My interest is to do cotton transfers, since I do babies and children clothing and most parents prefer cotton. With the new update that was done to the Reveal S I was advised that the transfer works much better. Also that it works great on white and dark colors, even when in one of the videos I saw they transfer to a light yellow shirt. I almost order a Sawgrass printer & the Reveal S paper, but I asked about durability... the sales person said "It does great", but like how long, "For a good amount of time"... ok! 

I'm selling product and I would hate to start getting claims because the transfer is fading in a short period of time. I'm using vinyl now, but want to step up my designs and offer full color.

Any printer and process recommendations for cotton will be appreciated. The product should last a good period of times, so what is your experience??


Thank you!!


----------



## BerkshirePrint (Oct 19, 2016)

Stay away, it cost to much money for a design that will fade. Look at DTG printing if your interested in doing full color designs. DTG machines are more up keep than Sublimations printers but the designs will last you years.


----------



## Conde_David (May 29, 2008)

BerkshirePrint said:


> Stay away, it cost to much money for a design that will fade. Look at DTG printing if your interested in doing full color designs. DTG machines are more up keep than Sublimations printers but the designs will last you years.




I am happy to provide samples to prove the excellent wash ability.


Sent from my iPhone using Tapatalk


----------



## Mudtees1 (Nov 11, 2013)

David, when I called I asked about samples.
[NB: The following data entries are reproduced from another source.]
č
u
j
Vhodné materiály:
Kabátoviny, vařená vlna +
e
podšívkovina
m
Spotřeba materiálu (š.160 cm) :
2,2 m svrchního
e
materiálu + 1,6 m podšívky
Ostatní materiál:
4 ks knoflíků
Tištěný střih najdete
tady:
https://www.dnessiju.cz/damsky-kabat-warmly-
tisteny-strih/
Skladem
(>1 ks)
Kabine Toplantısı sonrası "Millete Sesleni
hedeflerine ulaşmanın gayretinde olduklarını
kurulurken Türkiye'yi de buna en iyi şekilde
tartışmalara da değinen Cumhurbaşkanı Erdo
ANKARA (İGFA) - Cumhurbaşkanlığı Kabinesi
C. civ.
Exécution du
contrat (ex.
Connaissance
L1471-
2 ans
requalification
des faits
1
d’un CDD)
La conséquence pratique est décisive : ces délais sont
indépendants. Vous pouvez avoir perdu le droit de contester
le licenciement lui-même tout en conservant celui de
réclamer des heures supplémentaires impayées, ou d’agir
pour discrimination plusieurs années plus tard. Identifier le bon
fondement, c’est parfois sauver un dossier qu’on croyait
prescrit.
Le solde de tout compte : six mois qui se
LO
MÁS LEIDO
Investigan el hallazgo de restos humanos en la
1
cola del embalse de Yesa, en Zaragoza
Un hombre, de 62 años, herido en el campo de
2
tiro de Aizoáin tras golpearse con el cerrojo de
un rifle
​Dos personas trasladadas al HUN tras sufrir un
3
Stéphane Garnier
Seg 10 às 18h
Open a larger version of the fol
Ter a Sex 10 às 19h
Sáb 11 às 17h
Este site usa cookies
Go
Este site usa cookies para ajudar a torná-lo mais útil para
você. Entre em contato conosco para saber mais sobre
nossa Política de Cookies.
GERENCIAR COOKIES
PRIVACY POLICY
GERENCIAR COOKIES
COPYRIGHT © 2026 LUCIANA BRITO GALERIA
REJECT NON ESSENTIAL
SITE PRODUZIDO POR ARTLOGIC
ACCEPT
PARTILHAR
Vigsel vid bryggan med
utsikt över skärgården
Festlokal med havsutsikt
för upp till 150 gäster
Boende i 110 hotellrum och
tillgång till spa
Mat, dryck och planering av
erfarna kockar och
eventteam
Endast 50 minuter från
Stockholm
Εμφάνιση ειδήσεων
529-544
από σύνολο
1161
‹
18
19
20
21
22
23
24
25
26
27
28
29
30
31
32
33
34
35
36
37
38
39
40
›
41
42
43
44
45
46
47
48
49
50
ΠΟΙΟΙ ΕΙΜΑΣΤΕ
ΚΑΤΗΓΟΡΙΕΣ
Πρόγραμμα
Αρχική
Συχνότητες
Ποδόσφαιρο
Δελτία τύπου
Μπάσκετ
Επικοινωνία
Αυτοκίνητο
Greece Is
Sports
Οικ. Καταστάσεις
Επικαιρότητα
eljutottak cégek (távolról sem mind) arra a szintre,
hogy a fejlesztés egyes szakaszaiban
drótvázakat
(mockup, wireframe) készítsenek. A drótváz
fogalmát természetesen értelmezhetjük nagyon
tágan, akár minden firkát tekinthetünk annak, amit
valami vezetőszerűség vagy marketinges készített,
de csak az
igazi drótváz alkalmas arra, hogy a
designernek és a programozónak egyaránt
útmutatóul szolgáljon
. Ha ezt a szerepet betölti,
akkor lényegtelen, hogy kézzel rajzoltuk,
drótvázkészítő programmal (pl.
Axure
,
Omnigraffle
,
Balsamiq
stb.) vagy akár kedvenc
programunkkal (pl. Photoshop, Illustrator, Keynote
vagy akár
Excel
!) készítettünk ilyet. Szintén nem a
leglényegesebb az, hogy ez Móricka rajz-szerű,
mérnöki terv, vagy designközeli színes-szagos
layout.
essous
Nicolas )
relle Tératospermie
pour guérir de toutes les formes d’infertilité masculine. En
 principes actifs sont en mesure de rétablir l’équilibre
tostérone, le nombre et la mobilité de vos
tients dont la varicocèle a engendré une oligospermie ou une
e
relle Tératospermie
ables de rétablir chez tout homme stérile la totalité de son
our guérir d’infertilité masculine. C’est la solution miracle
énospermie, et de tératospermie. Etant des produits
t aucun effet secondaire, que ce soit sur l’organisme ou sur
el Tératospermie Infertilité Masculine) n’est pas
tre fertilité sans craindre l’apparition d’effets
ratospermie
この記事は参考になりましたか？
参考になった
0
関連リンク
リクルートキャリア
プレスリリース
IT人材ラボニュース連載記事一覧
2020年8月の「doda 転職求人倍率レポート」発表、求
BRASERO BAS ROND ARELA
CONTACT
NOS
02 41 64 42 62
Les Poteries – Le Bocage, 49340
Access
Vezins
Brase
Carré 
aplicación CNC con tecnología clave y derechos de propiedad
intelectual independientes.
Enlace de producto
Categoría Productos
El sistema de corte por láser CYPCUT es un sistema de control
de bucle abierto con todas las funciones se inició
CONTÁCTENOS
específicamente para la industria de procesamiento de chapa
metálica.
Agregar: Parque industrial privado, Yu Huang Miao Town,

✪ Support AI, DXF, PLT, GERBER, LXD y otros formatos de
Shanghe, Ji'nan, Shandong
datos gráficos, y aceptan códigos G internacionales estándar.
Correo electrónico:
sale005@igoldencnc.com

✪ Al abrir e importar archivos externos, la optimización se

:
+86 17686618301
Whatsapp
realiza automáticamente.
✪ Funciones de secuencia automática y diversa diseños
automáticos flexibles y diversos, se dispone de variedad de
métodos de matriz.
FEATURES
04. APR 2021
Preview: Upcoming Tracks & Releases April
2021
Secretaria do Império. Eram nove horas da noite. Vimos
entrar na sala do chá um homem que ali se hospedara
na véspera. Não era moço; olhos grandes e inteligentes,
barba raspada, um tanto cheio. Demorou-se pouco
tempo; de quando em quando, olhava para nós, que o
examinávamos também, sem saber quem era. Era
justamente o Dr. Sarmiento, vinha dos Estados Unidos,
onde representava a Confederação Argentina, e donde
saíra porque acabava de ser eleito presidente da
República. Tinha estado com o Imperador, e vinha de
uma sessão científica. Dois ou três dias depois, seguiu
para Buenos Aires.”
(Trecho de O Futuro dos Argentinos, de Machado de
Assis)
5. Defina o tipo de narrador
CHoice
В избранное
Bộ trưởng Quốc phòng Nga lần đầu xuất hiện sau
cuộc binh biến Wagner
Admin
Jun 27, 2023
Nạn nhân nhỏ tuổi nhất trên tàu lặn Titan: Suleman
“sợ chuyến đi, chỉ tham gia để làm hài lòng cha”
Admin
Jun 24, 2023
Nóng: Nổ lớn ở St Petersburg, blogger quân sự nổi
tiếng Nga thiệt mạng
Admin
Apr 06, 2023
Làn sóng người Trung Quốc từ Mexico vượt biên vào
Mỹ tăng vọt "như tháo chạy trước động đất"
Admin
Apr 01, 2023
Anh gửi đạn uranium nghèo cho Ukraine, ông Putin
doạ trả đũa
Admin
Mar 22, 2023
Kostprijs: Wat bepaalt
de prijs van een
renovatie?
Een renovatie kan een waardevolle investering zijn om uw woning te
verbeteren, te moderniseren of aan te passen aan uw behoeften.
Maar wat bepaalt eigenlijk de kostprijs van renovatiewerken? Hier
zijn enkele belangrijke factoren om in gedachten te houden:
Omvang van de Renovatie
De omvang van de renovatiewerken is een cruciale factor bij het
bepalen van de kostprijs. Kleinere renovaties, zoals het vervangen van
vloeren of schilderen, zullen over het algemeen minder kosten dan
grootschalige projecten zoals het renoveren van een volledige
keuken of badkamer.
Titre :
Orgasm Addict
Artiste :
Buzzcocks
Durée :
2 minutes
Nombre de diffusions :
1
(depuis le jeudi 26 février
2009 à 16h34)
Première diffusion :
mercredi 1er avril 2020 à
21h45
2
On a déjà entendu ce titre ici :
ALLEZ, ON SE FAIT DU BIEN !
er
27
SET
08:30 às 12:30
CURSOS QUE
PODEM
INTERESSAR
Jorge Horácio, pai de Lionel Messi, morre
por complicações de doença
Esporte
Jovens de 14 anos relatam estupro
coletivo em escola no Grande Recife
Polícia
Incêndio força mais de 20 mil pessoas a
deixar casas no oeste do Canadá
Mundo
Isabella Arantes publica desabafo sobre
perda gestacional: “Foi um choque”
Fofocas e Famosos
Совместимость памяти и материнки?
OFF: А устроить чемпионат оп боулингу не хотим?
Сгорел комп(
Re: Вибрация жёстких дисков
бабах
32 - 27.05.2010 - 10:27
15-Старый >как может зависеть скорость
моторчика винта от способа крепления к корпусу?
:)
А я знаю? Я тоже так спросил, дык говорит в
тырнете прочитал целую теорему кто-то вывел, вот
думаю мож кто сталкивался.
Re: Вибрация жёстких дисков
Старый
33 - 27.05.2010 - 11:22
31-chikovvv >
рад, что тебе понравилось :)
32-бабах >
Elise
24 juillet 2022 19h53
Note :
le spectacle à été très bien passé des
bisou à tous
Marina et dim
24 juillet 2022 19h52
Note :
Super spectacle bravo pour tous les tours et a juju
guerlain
I was willing to pay for them, but the samples are just the blank paper. I don't have a sublimation printer yet as I'm still trying to get the material that will work with cotton and don't want to make it the investment if it's not what I want. It you can do samples with a color printed design I would love to test it.






Conde_David said:


> I am happy to provide samples to prove the excellent wash ability.
> 
> 
> Sent from my iPhone using Tapatalk


----------



## Conde_David (May 29, 2008)

Once printed the transfer needs to be pressed soon. I could provide a pressed shirt?


Sent from my iPhone using Tapatalk


----------



## Mudtees1 (Nov 11, 2013)

I have a heat press.


Thank you!


----------



## olga1 (May 11, 2014)

Any one of this printers are good for that transfer paper ?
Ricoh Aficio SG 3110DNW 
Oki Data MC362w
Thanks


----------